> [TASK REQUIREMENTS]:
From the listing below, extract every line in which the word "parsnips" appears.

> [TASK DATA]:

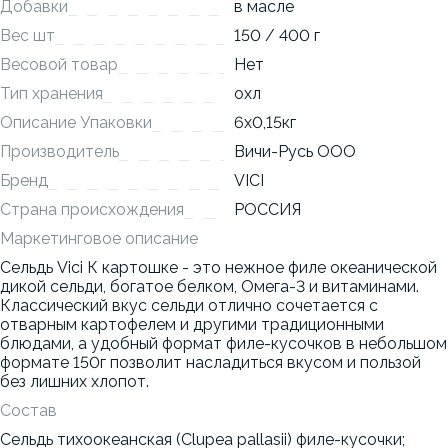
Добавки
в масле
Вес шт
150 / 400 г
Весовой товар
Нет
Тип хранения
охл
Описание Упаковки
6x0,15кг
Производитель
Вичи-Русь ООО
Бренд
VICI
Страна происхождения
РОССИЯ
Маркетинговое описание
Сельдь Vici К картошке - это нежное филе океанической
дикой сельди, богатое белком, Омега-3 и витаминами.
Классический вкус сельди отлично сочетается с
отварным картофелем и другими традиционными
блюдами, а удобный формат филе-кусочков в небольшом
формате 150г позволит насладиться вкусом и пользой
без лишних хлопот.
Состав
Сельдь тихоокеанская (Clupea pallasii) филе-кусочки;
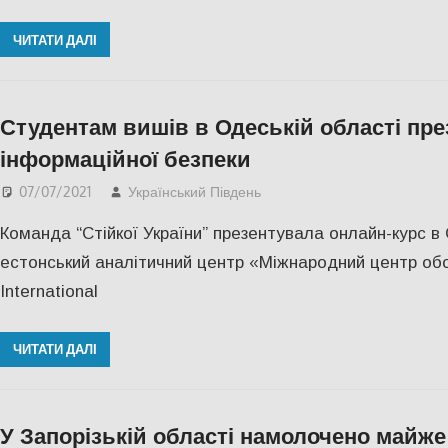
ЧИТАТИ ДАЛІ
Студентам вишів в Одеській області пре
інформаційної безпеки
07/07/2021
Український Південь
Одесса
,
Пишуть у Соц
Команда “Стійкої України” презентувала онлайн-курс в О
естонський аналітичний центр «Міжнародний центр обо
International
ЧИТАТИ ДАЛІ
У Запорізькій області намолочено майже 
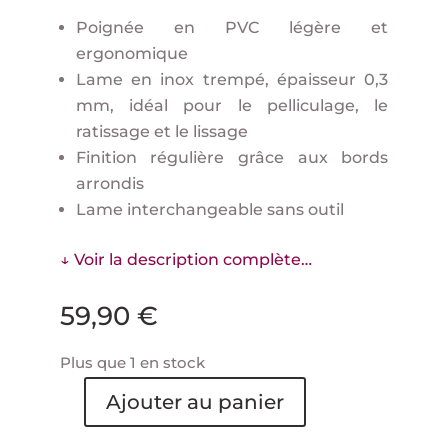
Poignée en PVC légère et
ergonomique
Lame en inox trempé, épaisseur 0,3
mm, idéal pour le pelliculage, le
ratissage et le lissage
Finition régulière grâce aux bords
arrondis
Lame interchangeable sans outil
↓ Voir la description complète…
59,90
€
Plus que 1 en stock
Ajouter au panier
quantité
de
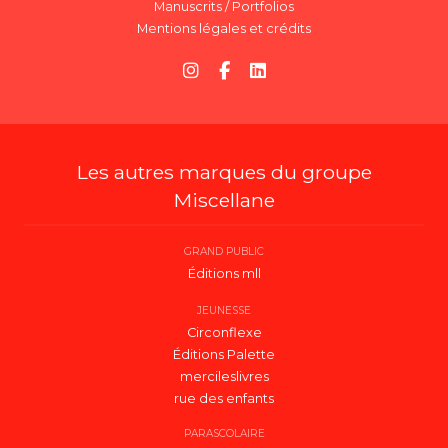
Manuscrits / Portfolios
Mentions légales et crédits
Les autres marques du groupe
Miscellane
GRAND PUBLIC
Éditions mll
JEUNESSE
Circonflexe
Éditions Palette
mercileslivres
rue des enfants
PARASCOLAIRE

--

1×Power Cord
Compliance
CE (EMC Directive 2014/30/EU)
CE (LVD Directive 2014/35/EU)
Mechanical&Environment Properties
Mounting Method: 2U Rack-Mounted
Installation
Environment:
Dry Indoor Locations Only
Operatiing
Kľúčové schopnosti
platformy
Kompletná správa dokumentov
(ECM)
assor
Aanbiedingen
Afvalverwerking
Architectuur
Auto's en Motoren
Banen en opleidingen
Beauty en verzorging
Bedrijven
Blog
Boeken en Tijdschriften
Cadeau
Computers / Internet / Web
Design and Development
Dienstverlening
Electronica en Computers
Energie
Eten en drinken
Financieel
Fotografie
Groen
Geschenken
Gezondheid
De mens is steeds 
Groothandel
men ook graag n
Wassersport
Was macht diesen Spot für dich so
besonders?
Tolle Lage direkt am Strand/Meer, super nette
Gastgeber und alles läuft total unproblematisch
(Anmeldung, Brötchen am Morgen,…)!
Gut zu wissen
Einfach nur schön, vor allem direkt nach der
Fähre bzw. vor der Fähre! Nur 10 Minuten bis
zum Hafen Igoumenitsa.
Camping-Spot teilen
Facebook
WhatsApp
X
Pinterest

==

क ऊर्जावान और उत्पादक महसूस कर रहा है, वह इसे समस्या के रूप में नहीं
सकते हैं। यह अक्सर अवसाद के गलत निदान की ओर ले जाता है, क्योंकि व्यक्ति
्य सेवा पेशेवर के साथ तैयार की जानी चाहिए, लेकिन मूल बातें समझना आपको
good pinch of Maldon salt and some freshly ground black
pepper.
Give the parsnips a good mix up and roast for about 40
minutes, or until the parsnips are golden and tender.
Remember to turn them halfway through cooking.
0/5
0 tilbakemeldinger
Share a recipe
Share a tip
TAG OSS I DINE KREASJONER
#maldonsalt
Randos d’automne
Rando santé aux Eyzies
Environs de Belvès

> [THE COMPLETED TASK]:
Give the parsnips a good mix up and roast for about 40
minutes, or until the parsnips are golden and tender.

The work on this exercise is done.